Monday, November 9, 2009

From Stephen Schensul: RE: From Bill Mohler: Don't base big decisions on iffy statistics.

Dear Dr. Mohler,

I want to respond to your memo entitled “Don’t base big decisions on iffy statistics.”

Your memo begins with the admonition to not compare one’s individual salary with the AAMC tables. This point of view is not widely shared. The AAMC tables are regularly used to argue for promotional and equity raises in medical schools throughout the country and in our medical school as well.

You base this admonition on the view that you cannot compare an individual to a mean. This flies in the face of standard convention in which individual data from a distribution are routinely compared to means, medians, modes, or any other measure of central tendency. The ability to compare single numbers from a sample (or a population) distribution is implicit in science, business, and all manner of applied statistics (e.g., this statement, “as an Idaho truck driver, I make the same [or less or more] salary as the mean [or median, or mode] of all truck drivers in Idaho,” is both logical and informative).

Your view that tenure and promotion is granted earlier in an individual’s career at UCHC than in other medical schools is not substantiated by any data that I know of.

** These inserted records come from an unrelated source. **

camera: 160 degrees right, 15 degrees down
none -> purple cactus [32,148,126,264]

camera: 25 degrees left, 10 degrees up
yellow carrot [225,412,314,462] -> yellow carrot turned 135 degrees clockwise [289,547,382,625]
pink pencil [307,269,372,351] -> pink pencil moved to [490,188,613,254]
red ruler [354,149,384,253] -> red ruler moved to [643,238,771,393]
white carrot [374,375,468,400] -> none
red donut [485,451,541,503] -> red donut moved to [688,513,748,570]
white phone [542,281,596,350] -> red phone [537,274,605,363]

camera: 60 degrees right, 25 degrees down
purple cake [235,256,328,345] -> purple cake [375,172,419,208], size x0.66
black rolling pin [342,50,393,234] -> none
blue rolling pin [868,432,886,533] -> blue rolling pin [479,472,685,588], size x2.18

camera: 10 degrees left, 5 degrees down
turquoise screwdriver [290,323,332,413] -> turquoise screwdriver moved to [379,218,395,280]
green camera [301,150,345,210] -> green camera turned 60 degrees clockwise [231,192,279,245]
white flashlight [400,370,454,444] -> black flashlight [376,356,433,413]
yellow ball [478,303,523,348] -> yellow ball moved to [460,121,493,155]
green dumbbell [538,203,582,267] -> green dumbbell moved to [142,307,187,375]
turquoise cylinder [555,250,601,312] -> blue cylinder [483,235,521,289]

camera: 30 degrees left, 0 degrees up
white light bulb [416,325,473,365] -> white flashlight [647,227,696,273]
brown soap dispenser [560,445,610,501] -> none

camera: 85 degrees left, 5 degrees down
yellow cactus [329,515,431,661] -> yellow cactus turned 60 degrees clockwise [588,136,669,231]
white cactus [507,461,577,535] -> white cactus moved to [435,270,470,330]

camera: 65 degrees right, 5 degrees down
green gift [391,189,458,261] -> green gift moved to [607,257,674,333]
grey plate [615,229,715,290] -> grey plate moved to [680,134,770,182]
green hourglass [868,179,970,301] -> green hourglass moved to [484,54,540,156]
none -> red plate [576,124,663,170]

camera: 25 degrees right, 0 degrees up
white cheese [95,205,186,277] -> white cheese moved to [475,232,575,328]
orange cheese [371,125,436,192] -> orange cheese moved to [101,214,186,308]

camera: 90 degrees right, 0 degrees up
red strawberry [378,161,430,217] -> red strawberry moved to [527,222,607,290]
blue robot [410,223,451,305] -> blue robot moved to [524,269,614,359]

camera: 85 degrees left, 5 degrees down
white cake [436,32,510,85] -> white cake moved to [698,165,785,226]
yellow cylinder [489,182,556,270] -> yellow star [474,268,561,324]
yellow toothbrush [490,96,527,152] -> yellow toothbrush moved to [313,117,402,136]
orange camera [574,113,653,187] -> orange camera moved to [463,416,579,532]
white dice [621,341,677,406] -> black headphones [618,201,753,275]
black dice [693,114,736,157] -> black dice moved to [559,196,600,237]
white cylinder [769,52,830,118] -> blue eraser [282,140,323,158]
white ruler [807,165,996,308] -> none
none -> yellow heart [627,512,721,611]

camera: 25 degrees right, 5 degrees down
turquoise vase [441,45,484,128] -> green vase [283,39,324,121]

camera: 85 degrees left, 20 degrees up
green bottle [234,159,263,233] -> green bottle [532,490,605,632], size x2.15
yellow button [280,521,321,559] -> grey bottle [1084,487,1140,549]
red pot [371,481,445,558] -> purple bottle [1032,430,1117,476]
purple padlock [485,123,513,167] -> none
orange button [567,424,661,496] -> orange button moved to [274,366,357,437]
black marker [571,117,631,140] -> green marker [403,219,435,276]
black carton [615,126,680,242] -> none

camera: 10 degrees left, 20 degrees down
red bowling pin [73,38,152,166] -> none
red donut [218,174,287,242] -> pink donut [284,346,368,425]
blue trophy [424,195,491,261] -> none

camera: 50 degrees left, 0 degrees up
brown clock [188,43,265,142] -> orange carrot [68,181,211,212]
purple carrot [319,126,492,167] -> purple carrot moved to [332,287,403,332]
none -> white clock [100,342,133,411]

Nonetheless, the AAMC tables provide percentiles (25, 50, 75) corresponding to the time spent at each promotional level.

The UCHC AAUP Faculty Association’s memo explicitly did not refer to “mean salaries” but rather compared the “mean salary increase” between Storrs and Health Center faculty. While I concur that salaries are almost always “positively skewed” (not “one-tailed” since all distributions are “two-tailed”), the Faculty Association memo did note that the mean raise at UCHC was 2.23% and that the mean raise at UC Storrs was 4.99%. There is nothing “iffy” about the statement that UCHC faculty have received less than half the percentage raise as the unionized faculty at UConn, Storrs from the years 2004-2008..

I support the election of a union for Health Center faculty based on a wide variety of issues and concerns. We have a faculty that is committed to the goals of high-quality research, education and clinical service and I see a faculty union with a strong voice providing a significant contribution to those goals. I see nothing untoward about unionization also seeking to address compensation issues at a time when our faculty have been denied salary increases for the last two fiscal years.